The whole answer is the data below, retyped exactly.

*** Source data

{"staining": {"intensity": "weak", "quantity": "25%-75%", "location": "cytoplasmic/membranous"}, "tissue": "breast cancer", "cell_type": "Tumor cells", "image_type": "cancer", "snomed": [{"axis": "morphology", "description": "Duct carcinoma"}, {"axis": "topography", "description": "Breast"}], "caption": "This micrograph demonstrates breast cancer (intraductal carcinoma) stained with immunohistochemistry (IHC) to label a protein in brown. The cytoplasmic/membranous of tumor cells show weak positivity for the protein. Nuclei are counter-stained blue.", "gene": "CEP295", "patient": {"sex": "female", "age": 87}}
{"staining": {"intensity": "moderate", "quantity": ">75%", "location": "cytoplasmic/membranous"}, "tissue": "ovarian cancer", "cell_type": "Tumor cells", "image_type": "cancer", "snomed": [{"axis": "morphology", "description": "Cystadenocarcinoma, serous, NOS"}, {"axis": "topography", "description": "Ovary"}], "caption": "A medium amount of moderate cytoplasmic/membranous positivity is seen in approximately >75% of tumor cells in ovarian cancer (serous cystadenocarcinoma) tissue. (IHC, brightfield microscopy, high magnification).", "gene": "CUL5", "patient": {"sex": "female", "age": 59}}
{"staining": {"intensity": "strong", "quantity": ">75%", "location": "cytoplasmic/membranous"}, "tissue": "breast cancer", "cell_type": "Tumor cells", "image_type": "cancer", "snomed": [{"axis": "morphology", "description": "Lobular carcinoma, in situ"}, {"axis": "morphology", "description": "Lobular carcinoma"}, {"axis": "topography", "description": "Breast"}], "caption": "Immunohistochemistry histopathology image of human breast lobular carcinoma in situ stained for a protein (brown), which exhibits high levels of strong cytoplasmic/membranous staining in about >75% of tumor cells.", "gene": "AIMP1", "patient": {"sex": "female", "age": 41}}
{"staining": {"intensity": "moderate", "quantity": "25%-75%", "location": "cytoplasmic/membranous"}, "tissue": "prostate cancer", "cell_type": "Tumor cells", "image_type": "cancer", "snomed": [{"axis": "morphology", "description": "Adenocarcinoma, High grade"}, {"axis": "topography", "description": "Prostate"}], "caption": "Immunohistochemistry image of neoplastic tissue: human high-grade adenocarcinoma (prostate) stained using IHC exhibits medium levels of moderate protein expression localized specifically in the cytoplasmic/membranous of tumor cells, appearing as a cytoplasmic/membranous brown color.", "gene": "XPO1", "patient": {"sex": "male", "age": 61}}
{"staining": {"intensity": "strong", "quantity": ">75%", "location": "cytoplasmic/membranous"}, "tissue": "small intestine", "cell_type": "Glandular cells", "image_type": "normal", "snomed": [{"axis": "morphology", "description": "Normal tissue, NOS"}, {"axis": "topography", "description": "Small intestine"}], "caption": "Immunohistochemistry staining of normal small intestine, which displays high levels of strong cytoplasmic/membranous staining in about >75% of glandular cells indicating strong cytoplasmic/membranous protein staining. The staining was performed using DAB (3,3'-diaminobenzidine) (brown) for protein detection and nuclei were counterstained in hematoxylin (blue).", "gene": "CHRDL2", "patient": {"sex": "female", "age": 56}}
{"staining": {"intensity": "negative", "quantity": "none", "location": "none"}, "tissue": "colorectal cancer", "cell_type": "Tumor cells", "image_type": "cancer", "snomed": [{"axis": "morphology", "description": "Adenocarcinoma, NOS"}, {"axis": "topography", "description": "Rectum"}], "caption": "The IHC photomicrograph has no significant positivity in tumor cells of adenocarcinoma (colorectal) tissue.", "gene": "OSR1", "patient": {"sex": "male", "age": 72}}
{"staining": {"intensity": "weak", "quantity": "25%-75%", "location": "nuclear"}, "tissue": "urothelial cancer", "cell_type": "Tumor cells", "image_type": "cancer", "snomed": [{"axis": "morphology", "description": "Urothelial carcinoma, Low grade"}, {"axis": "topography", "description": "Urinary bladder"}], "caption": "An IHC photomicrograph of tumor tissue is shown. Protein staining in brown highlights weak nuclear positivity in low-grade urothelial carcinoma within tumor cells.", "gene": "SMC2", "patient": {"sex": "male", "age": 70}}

******

Completed task:
{"staining": {"intensity": "weak", "quantity": "25%-75%", "location": "cytoplasmic/membranous"}, "tissue": "breast cancer", "cell_type": "Tumor cells", "image_type": "cancer", "snomed": [{"axis": "morphology", "description": "Duct carcinoma"}, {"axis": "topography", "description": "Breast"}], "caption": "This micrograph demonstrates breast cancer (intraductal carcinoma) stained with immunohistochemistry (IHC) to label a protein in brown. The cytoplasmic/membranous of tumor cells show weak positivity for the protein. Nuclei are counter-stained blue.", "gene": "CEP295", "patient": {"sex": "female", "age": 87}}
{"staining": {"intensity": "moderate", "quantity": ">75%", "location": "cytoplasmic/membranous"}, "tissue": "ovarian cancer", "cell_type": "Tumor cells", "image_type": "cancer", "snomed": [{"axis": "morphology", "description": "Cystadenocarcinoma, serous, NOS"}, {"axis": "topography", "description": "Ovary"}], "caption": "A medium amount of moderate cytoplasmic/membranous positivity is seen in approximately >75% of tumor cells in ovarian cancer (serous cystadenocarcinoma) tissue. (IHC, brightfield microscopy, high magnification).", "gene": "CUL5", "patient": {"sex": "female", "age": 59}}
{"staining": {"intensity": "strong", "quantity": ">75%", "location": "cytoplasmic/membranous"}, "tissue": "breast cancer", "cell_type": "Tumor cells", "image_type": "cancer", "snomed": [{"axis": "morphology", "description": "Lobular carcinoma, in situ"}, {"axis": "morphology", "description": "Lobular carcinoma"}, {"axis": "topography", "description": "Breast"}], "caption": "Immunohistochemistry histopathology image of human breast lobular carcinoma in situ stained for a protein (brown), which exhibits high levels of strong cytoplasmic/membranous staining in about >75% of tumor cells.", "gene": "AIMP1", "patient": {"sex": "female", "age": 41}}
{"staining": {"intensity": "moderate", "quantity": "25%-75%", "location": "cytoplasmic/membranous"}, "tissue": "prostate cancer", "cell_type": "Tumor cells", "image_type": "cancer", "snomed": [{"axis": "morphology", "description": "Adenocarcinoma, High grade"}, {"axis": "topography", "description": "Prostate"}], "caption": "Immunohistochemistry image of neoplastic tissue: human high-grade adenocarcinoma (prostate) stained using IHC exhibits medium levels of moderate protein expression localized specifically in the cytoplasmic/membranous of tumor cells, appearing as a cytoplasmic/membranous brown color.", "gene": "XPO1", "patient": {"sex": "male", "age": 61}}
{"staining": {"intensity": "strong", "quantity": ">75%", "location": "cytoplasmic/membranous"}, "tissue": "small intestine", "cell_type": "Glandular cells", "image_type": "normal", "snomed": [{"axis": "morphology", "description": "Normal tissue, NOS"}, {"axis": "topography", "description": "Small intestine"}], "caption": "Immunohistochemistry staining of normal small intestine, which displays high levels of strong cytoplasmic/membranous staining in about >75% of glandular cells indicating strong cytoplasmic/membranous protein staining. The staining was performed using DAB (3,3'-diaminobenzidine) (brown) for protein detection and nuclei were counterstained in hematoxylin (blue).", "gene": "CHRDL2", "patient": {"sex": "female", "age": 56}}
{"staining": {"intensity": "negative", "quantity": "none", "location": "none"}, "tissue": "colorectal cancer", "cell_type": "Tumor cells", "image_type": "cancer", "snomed": [{"axis": "morphology", "description": "Adenocarcinoma, NOS"}, {"axis": "topography", "description": "Rectum"}], "caption": "The IHC photomicrograph has no significant positivity in tumor cells of adenocarcinoma (colorectal) tissue.", "gene": "OSR1", "patient": {"sex": "male", "age": 72}}
{"staining": {"intensity": "weak", "quantity": "25%-75%", "location": "nuclear"}, "tissue": "urothelial cancer", "cell_type": "Tumor cells", "image_type": "cancer", "snomed": [{"axis": "morphology", "description": "Urothelial carcinoma, Low grade"}, {"axis": "topography", "description": "Urinary bladder"}], "caption": "An IHC photomicrograph of tumor tissue is shown. Protein staining in brown highlights weak nuclear positivity in low-grade urothelial carcinoma within tumor cells.", "gene": "SMC2", "patient": {"sex": "male", "age": 70}}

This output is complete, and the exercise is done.